:: Your instructions ::
Give back the full listing that follows exactly as it reads.

:: Available records ::
------------------------------
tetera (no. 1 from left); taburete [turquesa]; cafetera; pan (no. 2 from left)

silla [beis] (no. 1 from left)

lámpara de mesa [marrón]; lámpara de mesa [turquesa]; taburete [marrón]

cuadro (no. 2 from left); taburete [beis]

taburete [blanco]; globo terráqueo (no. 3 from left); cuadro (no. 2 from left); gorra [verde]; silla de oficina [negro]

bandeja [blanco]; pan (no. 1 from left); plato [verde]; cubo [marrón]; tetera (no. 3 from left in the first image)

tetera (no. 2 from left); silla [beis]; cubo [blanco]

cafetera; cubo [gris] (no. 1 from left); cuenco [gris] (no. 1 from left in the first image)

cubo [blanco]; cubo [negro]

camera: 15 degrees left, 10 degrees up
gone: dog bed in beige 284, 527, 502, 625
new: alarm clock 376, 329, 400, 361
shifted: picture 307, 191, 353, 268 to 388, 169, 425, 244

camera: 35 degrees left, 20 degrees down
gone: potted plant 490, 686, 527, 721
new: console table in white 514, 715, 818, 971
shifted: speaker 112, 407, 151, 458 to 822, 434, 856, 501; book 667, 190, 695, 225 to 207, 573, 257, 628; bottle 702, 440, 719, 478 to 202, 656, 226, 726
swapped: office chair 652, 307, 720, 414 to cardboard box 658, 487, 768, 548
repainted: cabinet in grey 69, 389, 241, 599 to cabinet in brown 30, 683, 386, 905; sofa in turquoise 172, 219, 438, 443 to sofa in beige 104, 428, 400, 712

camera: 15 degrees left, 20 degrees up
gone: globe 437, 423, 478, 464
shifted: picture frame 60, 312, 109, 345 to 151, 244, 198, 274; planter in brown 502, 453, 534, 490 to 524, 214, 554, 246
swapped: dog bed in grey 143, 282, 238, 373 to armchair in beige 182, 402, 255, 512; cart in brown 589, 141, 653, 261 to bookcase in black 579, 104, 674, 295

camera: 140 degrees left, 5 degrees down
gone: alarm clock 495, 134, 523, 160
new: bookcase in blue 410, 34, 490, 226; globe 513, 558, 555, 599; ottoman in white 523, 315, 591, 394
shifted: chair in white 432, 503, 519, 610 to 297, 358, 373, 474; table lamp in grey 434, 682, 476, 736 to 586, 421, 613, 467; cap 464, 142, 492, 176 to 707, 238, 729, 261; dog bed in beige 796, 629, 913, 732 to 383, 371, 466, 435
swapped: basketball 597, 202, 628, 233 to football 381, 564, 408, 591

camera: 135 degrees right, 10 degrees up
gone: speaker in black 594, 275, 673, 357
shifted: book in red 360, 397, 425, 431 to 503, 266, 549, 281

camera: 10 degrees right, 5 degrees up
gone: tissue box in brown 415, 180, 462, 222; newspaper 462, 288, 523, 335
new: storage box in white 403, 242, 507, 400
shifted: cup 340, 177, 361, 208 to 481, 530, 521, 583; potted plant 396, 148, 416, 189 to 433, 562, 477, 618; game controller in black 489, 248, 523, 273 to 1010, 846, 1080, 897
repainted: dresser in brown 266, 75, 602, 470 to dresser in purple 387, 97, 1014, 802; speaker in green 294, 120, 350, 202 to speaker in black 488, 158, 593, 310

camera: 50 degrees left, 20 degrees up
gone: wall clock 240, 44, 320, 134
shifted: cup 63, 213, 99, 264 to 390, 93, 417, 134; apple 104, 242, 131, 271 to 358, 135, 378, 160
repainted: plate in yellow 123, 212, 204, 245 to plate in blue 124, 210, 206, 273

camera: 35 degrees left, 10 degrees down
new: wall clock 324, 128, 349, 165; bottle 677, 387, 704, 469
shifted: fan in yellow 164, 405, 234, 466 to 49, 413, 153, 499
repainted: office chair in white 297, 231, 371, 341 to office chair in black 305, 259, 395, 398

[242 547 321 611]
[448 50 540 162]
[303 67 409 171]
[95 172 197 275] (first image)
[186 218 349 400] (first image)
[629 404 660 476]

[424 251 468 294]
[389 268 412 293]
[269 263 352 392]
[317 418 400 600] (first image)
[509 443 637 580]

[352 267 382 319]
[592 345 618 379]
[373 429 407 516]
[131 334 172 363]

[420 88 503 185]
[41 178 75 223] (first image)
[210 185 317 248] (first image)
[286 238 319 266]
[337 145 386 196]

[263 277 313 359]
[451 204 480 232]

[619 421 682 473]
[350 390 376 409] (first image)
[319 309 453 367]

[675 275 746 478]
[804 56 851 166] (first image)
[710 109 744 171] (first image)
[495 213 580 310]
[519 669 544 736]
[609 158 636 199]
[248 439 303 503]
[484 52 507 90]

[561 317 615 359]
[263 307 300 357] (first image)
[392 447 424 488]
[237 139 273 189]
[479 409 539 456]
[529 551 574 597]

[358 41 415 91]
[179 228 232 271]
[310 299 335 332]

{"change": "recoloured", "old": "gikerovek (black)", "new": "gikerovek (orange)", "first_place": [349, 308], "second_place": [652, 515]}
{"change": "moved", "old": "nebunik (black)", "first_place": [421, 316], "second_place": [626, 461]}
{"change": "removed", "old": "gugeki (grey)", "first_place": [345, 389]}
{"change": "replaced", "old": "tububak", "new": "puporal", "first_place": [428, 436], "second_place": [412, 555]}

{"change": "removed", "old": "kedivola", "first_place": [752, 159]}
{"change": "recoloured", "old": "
------------------------------
:: Your response ::
tetera (no. 1 from left); taburete [turquesa]; cafetera; pan (no. 2 from left)

silla [beis] (no. 1 from left)

lámpara de mesa [marrón]; lámpara de mesa [turquesa]; taburete [marrón]

cuadro (no. 2 from left); taburete [beis]

taburete [blanco]; globo terráqueo (no. 3 from left); cuadro (no. 2 from left); gorra [verde]; silla de oficina [negro]

bandeja [blanco]; pan (no. 1 from left); plato [verde]; cubo [marrón]; tetera (no. 3 from left in the first image)

tetera (no. 2 from left); silla [beis]; cubo [blanco]

cafetera; cubo [gris] (no. 1 from left); cuenco [gris] (no. 1 from left in the first image)

cubo [blanco]; cubo [negro]

camera: 15 degrees left, 10 degrees up
gone: dog bed in beige 284, 527, 502, 625
new: alarm clock 376, 329, 400, 361
shifted: picture 307, 191, 353, 268 to 388, 169, 425, 244

camera: 35 degrees left, 20 degrees down
gone: potted plant 490, 686, 527, 721
new: console table in white 514, 715, 818, 971
shifted: speaker 112, 407, 151, 458 to 822, 434, 856, 501; book 667, 190, 695, 225 to 207, 573, 257, 628; bottle 702, 440, 719, 478 to 202, 656, 226, 726
swapped: office chair 652, 307, 720, 414 to cardboard box 658, 487, 768, 548
repainted: cabinet in grey 69, 389, 241, 599 to cabinet in brown 30, 683, 386, 905; sofa in turquoise 172, 219, 438, 443 to sofa in beige 104, 428, 400, 712

camera: 15 degrees left, 20 degrees up
gone: globe 437, 423, 478, 464
shifted: picture frame 60, 312, 109, 345 to 151, 244, 198, 274; planter in brown 502, 453, 534, 490 to 524, 214, 554, 246
swapped: dog bed in grey 143, 282, 238, 373 to armchair in beige 182, 402, 255, 512; cart in brown 589, 141, 653, 261 to bookcase in black 579, 104, 674, 295

camera: 140 degrees left, 5 degrees down
gone: alarm clock 495, 134, 523, 160
new: bookcase in blue 410, 34, 490, 226; globe 513, 558, 555, 599; ottoman in white 523, 315, 591, 394
shifted: chair in white 432, 503, 519, 610 to 297, 358, 373, 474; table lamp in grey 434, 682, 476, 736 to 586, 421, 613, 467; cap 464, 142, 492, 176 to 707, 238, 729, 261; dog bed in beige 796, 629, 913, 732 to 383, 371, 466, 435
swapped: basketball 597, 202, 628, 233 to football 381, 564, 408, 591

camera: 135 degrees right, 10 degrees up
gone: speaker in black 594, 275, 673, 357
shifted: book in red 360, 397, 425, 431 to 503, 266, 549, 281

camera: 10 degrees right, 5 degrees up
gone: tissue box in brown 415, 180, 462, 222; newspaper 462, 288, 523, 335
new: storage box in white 403, 242, 507, 400
shifted: cup 340, 177, 361, 208 to 481, 530, 521, 583; potted plant 396, 148, 416, 189 to 433, 562, 477, 618; game controller in black 489, 248, 523, 273 to 1010, 846, 1080, 897
repainted: dresser in brown 266, 75, 602, 470 to dresser in purple 387, 97, 1014, 802; speaker in green 294, 120, 350, 202 to speaker in black 488, 158, 593, 310

camera: 50 degrees left, 20 degrees up
gone: wall clock 240, 44, 320, 134
shifted: cup 63, 213, 99, 264 to 390, 93, 417, 134; apple 104, 242, 131, 271 to 358, 135, 378, 160
repainted: plate in yellow 123, 212, 204, 245 to plate in blue 124, 210, 206, 273

camera: 35 degrees left, 10 degrees down
new: wall clock 324, 128, 349, 165; bottle 677, 387, 704, 469
shifted: fan in yellow 164, 405, 234, 466 to 49, 413, 153, 499
repainted: office chair in white 297, 231, 371, 341 to office chair in black 305, 259, 395, 398

[242 547 321 611]
[448 50 540 162]
[303 67 409 171]
[95 172 197 275] (first image)
[186 218 349 400] (first image)
[629 404 660 476]

[424 251 468 294]
[389 268 412 293]
[269 263 352 392]
[317 418 400 600] (first image)
[509 443 637 580]

[352 267 382 319]
[592 345 618 379]
[373 429 407 516]
[131 334 172 363]

[420 88 503 185]
[41 178 75 223] (first image)
[210 185 317 248] (first image)
[286 238 319 266]
[337 145 386 196]

[263 277 313 359]
[451 204 480 232]

[619 421 682 473]
[350 390 376 409] (first image)
[319 309 453 367]

[675 275 746 478]
[804 56 851 166] (first image)
[710 109 744 171] (first image)
[495 213 580 310]
[519 669 544 736]
[609 158 636 199]
[248 439 303 503]
[484 52 507 90]

[561 317 615 359]
[263 307 300 357] (first image)
[392 447 424 488]
[237 139 273 189]
[479 409 539 456]
[529 551 574 597]

[358 41 415 91]
[179 228 232 271]
[310 299 335 332]

{"change": "recoloured", "old": "gikerovek (black)", "new": "gikerovek (orange)", "first_place": [349, 308], "second_place": [652, 515]}
{"change": "moved", "old": "nebunik (black)", "first_place": [421, 316], "second_place": [626, 461]}
{"change": "removed", "old": "gugeki (grey)", "first_place": [345, 389]}
{"change": "replaced", "old": "tububak", "new": "puporal", "first_place": [428, 436], "second_place": [412, 555]}

{"change": "removed", "old": "kedivola", "first_place": [752, 159]}
{"change": "recoloured", "old": "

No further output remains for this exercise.